After weeks or months putting in 16-hour days of dedicated work, you’ve launched your business. Probably the last thing you want to think about is how it will end. Lisa Weinstein Burns, Boston partner with Rimon Law, has concentrated her practice in the areas of tax planning, business succession planning, estate planning and estate administration. Here she explains why business owners should not put off estate planning and offers advice for those who aren’t sure where to start with this necessary responsibility of business ownership
Young, healthy business owners or new entrepreneurs with few assets may feel there is no urgent need for estate planning. Is this a mistake?
Not having proper estate planning documents in place, no matter your age, is generally a mistake. As we know from recent events, even young, healthy people can die without warning. For those who do not have a lot of assets, it does not need to be complicated, but you do want to make sure that it works, which means having a qualified estate planning attorney involved to guide you.
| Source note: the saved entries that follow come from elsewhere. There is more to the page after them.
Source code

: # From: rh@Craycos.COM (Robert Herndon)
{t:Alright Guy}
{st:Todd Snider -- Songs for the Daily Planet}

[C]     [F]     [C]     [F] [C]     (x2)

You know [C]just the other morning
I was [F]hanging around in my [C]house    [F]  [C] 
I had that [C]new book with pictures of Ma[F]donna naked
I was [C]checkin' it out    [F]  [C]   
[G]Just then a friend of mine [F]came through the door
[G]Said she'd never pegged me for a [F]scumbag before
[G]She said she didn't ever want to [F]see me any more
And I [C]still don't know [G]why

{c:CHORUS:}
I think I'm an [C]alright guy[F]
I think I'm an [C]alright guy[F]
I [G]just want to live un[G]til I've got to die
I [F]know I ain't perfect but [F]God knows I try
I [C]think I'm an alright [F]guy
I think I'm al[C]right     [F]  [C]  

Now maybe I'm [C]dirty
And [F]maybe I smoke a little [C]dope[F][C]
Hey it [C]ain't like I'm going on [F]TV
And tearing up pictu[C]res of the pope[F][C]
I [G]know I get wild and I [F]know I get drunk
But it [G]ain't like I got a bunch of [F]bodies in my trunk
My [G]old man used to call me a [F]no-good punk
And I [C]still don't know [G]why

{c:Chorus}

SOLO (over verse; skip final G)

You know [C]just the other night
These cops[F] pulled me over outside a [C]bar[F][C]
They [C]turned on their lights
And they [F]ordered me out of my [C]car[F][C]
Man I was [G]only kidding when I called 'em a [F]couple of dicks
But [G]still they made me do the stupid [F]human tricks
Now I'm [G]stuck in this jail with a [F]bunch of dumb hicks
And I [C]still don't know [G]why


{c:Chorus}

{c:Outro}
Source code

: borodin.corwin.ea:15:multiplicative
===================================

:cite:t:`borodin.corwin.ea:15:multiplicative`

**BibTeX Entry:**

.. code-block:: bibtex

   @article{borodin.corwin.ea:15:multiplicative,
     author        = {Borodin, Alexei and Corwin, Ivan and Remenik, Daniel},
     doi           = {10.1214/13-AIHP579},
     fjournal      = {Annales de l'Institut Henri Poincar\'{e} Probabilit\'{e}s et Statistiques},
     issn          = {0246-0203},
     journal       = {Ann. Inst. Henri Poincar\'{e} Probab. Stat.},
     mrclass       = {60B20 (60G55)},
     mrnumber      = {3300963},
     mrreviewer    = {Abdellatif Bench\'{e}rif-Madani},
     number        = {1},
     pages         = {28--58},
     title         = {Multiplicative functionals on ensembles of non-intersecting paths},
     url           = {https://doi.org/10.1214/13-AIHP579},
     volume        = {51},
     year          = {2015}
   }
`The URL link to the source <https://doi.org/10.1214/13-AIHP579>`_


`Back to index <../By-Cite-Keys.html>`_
Many people forget that assets like group life insurance and retirement plans are also part of their estates. If someone dies without a will, the intestacy laws will prevail, and that means that the state determines where those assets will go, not the decedent. This can have very unintended results, such as some assets passing to the decedent’s parents, rather than all assets passing to a surviving spouse, for example.
What arrangements should businesses with more than one owner make to ensure a smooth transfer of ownership following the death of a partner?
Depending on the nature of the business, it is very important to have good legal advice regarding what happens when a partner or shareholder exits the business, whether by death, disability or some other reason. Not only can such an exit be disruptive for business, it can also have catastrophic tax consequences, if not properly planned. Often business owners will put into place a buy-sell agreement that will determine what happens in the event of death. Such agreements can be paired with life insurance so that the business has proper funds to make the necessary adjustments in light of the death of a co-owner, but also to provide funds to the decedent’s family for the co-owner’s interest in the business.
What other documents, in addition to a will, do you recommend business owners complete?
In addition to a will, business owners, as well as the public in general, should consider whether a revocable trust is advisable to help avoid probate and to provide estate tax minimization planning. There are also lifetime documents, as opposed to testamentary documents, which are only effective while a person is living, but are equally as important. These lifetime documents consist of durable power of attorneys, which allow a person or persons to step into the individual’s shoes for financial and business decisions if a person is unavailable or becomes incapacitated. Sometimes a business owner will name one person under a power of attorney to handle his or her personal financial affairs, and do a separate power of attorney naming someone else for their business affairs.
In addition to the powers of attorney, it is also important for every individual to have a valid healthcare proxy, which names someone to make health care decisions on his or her behalf, when he or she is unable to do so, as well as an Authorization to Release Protected Health Care Information (HIPAA Authorization), which allows an individual to authorize his or her doctors to release medical information to chosen family members and friends.